ABOUT THIS TASK:
Exactly reproduce each record listed below.

EXERCISE MATERIAL:

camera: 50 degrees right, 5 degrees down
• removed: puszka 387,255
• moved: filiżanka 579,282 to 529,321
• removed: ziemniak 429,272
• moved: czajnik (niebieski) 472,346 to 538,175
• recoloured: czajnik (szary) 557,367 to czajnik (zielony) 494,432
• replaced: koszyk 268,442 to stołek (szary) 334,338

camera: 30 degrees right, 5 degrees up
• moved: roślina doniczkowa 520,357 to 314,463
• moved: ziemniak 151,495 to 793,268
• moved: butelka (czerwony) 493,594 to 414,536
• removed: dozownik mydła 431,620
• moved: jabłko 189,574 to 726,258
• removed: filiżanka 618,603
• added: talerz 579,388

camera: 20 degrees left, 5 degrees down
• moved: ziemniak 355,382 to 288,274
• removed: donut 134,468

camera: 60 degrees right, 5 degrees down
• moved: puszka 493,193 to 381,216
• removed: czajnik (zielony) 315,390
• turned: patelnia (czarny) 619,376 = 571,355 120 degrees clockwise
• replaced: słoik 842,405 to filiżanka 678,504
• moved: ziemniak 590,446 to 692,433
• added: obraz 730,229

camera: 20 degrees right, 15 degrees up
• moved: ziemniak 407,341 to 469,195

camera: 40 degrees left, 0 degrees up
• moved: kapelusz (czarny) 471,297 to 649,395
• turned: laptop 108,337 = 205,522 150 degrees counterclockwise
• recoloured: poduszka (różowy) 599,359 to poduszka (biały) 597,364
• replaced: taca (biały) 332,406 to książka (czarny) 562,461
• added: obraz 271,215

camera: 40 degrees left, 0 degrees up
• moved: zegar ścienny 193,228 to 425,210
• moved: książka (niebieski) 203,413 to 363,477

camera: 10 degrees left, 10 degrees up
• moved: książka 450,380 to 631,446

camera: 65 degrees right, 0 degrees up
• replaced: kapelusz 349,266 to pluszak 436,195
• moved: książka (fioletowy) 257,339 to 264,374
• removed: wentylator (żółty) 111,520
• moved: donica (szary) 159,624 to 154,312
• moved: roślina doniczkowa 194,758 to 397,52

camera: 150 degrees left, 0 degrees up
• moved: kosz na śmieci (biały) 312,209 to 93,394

OUTPUT OF THE EXERCISE:
camera: 50 degrees right, 5 degrees down
• removed: puszka 387,255
• moved: filiżanka 579,282 to 529,321
• removed: ziemniak 429,272
• moved: czajnik (niebieski) 472,346 to 538,175
• recoloured: czajnik (szary) 557,367 to czajnik (zielony) 494,432
• replaced: koszyk 268,442 to stołek (szary) 334,338

camera: 30 degrees right, 5 degrees up
• moved: roślina doniczkowa 520,357 to 314,463
• moved: ziemniak 151,495 to 793,268
• moved: butelka (czerwony) 493,594 to 414,536
• removed: dozownik mydła 431,620
• moved: jabłko 189,574 to 726,258
• removed: filiżanka 618,603
• added: talerz 579,388

camera: 20 degrees left, 5 degrees down
• moved: ziemniak 355,382 to 288,274
• removed: donut 134,468

camera: 60 degrees right, 5 degrees down
• moved: puszka 493,193 to 381,216
• removed: czajnik (zielony) 315,390
• turned: patelnia (czarny) 619,376 = 571,355 120 degrees clockwise
• replaced: słoik 842,405 to filiżanka 678,504
• moved: ziemniak 590,446 to 692,433
• added: obraz 730,229

camera: 20 degrees right, 15 degrees up
• moved: ziemniak 407,341 to 469,195

camera: 40 degrees left, 0 degrees up
• moved: kapelusz (czarny) 471,297 to 649,395
• turned: laptop 108,337 = 205,522 150 degrees counterclockwise
• recoloured: poduszka (różowy) 599,359 to poduszka (biały) 597,364
• replaced: taca (biały) 332,406 to książka (czarny) 562,461
• added: obraz 271,215

camera: 40 degrees left, 0 degrees up
• moved: zegar ścienny 193,228 to 425,210
• moved: książka (niebieski) 203,413 to 363,477

camera: 10 degrees left, 10 degrees up
• moved: książka 450,380 to 631,446

camera: 65 degrees right, 0 degrees up
• replaced: kapelusz 349,266 to pluszak 436,195
• moved: książka (fioletowy) 257,339 to 264,374
• removed: wentylator (żółty) 111,520
• moved: donica (szary) 159,624 to 154,312
• moved: roślina doniczkowa 194,758 to 397,52

camera: 150 degrees left, 0 degrees up
• moved: kosz na śmieci (biały) 312,209 to 93,394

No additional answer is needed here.